Я был его любимчиком, я был его страстью. Я помню — может быть, это происходило не раз и не два, — тогда моим старшим сестрам, Эве и Марии, было четырнадцать и пятнадцать лет, и за ужином они принимались упрашивать его: «Пожалуйста, папа. Ну пожалуйста!» И на любую просьбу он отвечал: «Нет!» Им нельзя было отправиться на экскурсию вместе с одноклассниками, потому что там будут мальчики. Перестать носить белые гольфы было никак не возможно. Сходить вечером в театр можно было только в том случае, если мама тоже согласится пойти. Непозволительно было оставить ночевать подругу, потому что она оказывает на них дурное влияние и никогда не ходит в церковь. Затем как-то вдруг отец оказывался за спинкой моего стула — а сидел я всегда рядом с мамой — и принимался хохотать во все горло. Он подхватывал у меня с колен салфетку и засовывал мне ее за воротник рубашки. «Смотрите! — говорил он. — Вот следующий глава семьи. И вам следует заранее запомнить, что решения здесь принимает Роберт!» После чего он заставлял меня решать спорные вопросы, и все это время его рука лежала у меня вот здесь и сжимала мне шею. Отец говорил: «Роберт, можно этим барышням носить шелковые чулки, как у мамы?» И я, десятилетний, выкрикивал что есть силы: «Нет, папа!» — «А можно им без мамы ходить в театр?» — «Ни в коем случае, папа», — «Роберт, можно, их подружка останется у нас ночевать?» — «Ни за что на свете, папа!»
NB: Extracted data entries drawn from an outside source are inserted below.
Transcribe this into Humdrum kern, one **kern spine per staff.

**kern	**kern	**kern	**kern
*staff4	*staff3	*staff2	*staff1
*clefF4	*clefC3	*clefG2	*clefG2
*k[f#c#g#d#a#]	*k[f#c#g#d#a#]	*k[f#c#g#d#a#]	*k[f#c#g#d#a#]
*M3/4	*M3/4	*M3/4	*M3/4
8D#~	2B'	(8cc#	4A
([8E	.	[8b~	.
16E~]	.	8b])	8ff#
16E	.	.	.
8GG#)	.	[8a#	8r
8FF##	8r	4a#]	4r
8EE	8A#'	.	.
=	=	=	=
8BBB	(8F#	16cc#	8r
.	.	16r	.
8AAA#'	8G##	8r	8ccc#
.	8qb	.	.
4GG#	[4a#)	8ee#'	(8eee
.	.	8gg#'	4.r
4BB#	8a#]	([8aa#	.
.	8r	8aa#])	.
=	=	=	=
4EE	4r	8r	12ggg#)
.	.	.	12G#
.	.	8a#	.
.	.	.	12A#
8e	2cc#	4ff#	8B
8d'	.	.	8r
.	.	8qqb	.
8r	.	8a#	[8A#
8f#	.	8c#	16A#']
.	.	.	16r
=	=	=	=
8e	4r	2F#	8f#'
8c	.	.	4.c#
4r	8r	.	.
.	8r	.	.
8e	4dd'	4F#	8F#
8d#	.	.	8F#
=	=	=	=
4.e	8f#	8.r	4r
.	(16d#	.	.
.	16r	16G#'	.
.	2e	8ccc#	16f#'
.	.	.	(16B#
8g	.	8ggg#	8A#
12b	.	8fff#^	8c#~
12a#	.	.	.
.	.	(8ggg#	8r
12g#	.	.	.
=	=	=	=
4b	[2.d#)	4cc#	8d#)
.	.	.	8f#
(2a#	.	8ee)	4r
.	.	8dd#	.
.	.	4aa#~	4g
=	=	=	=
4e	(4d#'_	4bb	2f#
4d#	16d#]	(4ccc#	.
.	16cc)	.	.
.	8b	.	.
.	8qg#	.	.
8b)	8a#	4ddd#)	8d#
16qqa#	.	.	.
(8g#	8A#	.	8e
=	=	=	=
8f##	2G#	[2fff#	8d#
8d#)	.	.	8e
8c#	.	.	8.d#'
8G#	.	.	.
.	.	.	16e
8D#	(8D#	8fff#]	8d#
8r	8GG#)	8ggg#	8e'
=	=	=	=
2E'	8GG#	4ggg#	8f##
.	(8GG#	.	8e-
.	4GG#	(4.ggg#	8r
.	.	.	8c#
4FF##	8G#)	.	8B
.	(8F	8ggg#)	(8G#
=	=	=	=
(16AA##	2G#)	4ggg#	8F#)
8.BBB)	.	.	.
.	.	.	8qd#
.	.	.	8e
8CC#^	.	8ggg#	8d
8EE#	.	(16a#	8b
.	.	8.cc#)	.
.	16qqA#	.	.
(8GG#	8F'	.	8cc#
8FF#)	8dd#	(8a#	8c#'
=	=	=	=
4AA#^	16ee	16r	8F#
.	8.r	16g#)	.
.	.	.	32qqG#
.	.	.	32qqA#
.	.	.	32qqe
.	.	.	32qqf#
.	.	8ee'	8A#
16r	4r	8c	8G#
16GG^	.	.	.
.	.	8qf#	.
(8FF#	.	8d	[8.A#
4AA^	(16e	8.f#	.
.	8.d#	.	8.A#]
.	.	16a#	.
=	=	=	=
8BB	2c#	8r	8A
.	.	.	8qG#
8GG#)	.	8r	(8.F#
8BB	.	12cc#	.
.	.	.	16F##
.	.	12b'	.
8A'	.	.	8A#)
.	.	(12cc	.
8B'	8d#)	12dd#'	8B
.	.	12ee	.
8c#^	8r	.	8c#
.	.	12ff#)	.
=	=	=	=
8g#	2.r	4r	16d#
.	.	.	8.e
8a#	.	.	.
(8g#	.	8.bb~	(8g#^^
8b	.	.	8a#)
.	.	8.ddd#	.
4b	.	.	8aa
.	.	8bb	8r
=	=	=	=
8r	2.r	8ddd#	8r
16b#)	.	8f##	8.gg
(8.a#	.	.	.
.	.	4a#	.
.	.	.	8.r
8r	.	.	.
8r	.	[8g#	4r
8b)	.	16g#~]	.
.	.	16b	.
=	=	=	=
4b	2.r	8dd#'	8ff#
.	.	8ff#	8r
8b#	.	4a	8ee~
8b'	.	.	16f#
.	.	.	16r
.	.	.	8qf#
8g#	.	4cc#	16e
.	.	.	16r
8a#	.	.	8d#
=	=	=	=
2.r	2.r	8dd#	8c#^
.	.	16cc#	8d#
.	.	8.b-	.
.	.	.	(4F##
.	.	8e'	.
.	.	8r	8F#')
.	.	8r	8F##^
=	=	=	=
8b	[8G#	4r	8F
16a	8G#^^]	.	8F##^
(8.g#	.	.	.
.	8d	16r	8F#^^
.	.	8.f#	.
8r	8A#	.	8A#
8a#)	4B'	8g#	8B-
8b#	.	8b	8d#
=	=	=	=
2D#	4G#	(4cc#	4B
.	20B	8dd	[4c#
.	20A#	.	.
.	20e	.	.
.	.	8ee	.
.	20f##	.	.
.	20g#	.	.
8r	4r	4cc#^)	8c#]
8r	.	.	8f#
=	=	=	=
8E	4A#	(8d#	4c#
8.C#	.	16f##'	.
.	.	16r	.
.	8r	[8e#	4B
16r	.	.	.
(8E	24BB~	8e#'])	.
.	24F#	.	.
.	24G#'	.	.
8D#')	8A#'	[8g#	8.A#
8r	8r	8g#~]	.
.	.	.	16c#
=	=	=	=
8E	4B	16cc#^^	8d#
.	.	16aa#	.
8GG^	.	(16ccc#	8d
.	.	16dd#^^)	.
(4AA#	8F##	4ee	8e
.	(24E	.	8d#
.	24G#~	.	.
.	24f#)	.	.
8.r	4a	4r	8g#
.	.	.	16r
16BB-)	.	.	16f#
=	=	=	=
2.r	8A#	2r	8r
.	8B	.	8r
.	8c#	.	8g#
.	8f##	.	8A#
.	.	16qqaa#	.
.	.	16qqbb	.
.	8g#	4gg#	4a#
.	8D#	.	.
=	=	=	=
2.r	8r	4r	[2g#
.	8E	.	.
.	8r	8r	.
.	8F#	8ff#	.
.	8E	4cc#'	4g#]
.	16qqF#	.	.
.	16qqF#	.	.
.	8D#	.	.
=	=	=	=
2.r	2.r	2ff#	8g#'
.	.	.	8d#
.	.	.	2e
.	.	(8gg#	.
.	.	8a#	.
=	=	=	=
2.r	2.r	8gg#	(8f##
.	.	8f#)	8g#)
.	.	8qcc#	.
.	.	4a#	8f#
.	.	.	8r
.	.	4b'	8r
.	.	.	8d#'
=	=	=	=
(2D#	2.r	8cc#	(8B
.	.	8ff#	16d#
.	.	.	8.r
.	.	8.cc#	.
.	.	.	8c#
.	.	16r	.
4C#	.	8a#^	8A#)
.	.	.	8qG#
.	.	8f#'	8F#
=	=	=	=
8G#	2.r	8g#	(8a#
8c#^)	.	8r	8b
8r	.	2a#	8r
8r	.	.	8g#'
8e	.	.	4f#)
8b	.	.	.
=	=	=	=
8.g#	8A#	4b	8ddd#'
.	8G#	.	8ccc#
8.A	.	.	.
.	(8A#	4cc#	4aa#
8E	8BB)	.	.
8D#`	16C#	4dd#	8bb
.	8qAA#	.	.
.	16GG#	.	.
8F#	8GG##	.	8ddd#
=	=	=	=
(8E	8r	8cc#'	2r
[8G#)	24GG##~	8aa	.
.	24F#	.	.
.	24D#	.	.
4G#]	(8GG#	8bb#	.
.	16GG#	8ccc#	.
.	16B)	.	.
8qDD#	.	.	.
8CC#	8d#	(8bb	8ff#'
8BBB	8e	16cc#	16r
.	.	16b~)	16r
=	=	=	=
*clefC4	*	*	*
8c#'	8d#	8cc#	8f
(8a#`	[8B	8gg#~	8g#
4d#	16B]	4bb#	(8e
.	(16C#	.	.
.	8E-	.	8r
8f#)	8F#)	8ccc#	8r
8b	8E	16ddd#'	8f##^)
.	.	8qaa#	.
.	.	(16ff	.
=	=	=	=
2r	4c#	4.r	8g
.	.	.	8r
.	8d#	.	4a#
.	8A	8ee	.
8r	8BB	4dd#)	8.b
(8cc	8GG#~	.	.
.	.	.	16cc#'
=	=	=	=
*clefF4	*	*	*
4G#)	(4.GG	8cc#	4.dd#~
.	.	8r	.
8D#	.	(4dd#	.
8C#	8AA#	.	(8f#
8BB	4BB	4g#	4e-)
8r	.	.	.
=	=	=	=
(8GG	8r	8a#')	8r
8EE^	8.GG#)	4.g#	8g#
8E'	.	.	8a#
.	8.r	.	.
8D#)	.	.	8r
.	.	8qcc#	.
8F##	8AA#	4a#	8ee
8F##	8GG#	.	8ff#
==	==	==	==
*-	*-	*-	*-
Я гордился своими ответами, понятия не имея о том, что меня просто используют. Может, это и было всего один раз. Я бы с радостью исполнял этот номер каждый вечер. А затем отец шел обратно, туда, где во главе стола стоял его собственный стул, и на лице у него появлялось скорбное выражение. «Мне очень жаль, Эва, Мария, я уж было совсем решил передумать, но раз уж Роберт так решил, значит, так тому и быть».